The transcription machinery of archaea can be roughly classified as a simplified version of eukaryotic organisms. The basal transcription factor machinery binds to the TATA-box found around 28 nucleotides upstream of the transcription start site; however, some transcription units lack a clear TATA-box and still have TBP/TFB binding over them. This apparent absence of conserved sequences could be a consequence of sequence divergence associated with the upstream region, operonic and gene organization. Furthermore, earlier studies have found that a structural analysis gains more information compared to a simple sequence inspection.

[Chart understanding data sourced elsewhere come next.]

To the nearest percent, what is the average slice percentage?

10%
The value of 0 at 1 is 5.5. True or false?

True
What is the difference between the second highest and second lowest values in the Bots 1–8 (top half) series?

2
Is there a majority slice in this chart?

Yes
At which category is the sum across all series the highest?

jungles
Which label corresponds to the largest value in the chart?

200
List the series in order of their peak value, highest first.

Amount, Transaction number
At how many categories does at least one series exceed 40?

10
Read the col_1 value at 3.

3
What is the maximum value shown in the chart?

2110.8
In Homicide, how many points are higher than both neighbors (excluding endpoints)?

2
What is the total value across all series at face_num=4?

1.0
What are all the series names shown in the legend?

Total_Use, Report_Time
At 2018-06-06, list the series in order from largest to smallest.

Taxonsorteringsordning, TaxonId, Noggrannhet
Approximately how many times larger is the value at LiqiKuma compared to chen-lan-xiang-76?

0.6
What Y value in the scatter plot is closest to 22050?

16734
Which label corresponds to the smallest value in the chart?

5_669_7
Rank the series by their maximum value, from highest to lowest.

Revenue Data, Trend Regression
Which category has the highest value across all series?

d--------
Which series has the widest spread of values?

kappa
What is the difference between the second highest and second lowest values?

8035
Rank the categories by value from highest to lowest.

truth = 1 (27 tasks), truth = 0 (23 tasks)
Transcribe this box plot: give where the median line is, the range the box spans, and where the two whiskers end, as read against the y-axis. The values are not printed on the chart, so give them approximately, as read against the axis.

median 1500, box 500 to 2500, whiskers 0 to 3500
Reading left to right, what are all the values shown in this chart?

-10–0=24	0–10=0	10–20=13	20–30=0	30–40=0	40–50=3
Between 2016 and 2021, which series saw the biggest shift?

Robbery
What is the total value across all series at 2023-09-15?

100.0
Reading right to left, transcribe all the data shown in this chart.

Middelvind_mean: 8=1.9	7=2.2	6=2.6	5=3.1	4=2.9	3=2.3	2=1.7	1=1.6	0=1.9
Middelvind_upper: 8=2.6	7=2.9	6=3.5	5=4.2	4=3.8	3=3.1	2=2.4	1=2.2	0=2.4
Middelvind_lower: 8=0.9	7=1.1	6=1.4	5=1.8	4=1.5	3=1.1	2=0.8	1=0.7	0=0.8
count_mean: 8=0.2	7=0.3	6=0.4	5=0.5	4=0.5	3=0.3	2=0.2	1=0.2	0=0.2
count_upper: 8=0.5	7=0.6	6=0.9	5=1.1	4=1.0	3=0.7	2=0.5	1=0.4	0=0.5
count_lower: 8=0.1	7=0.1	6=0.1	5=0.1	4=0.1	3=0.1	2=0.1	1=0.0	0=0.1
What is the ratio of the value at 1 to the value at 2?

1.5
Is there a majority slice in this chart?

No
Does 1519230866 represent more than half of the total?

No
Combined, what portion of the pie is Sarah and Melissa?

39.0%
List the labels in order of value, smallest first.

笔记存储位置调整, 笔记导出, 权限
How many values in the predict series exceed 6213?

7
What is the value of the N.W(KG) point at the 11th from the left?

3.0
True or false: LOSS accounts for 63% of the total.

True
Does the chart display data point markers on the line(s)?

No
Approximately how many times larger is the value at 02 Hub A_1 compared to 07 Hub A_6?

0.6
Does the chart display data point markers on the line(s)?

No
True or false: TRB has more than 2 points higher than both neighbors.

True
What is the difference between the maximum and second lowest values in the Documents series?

In this work, we evaluated and coded 3630 archaeal promoter sequences of three organisms, Haloferax volcanii, Thermococcus kodakarensis, and Sulfolobus solfataricus into DNA duplex stability, enthalpy, curvature, and bendability parameters. We also split our dataset into conserved TATA and degenerated TATA promoters in order to identify differences among these two classes of promoters. The structural analysis reveals variations in archaeal promoters’ architecture, i.e., a distinctive signal is observed in the TFB, TBP, and TFE binding sites independently of these being TATA-conserved or TATA-degenerated. In addition, the promoter encountering method was validated with upstream regions of 13 other archaea, suggesting that there might be promoter sequences among them. Therefore, we suggest a novel method for locating promoters within the genome of archaea based on energetic/structural features.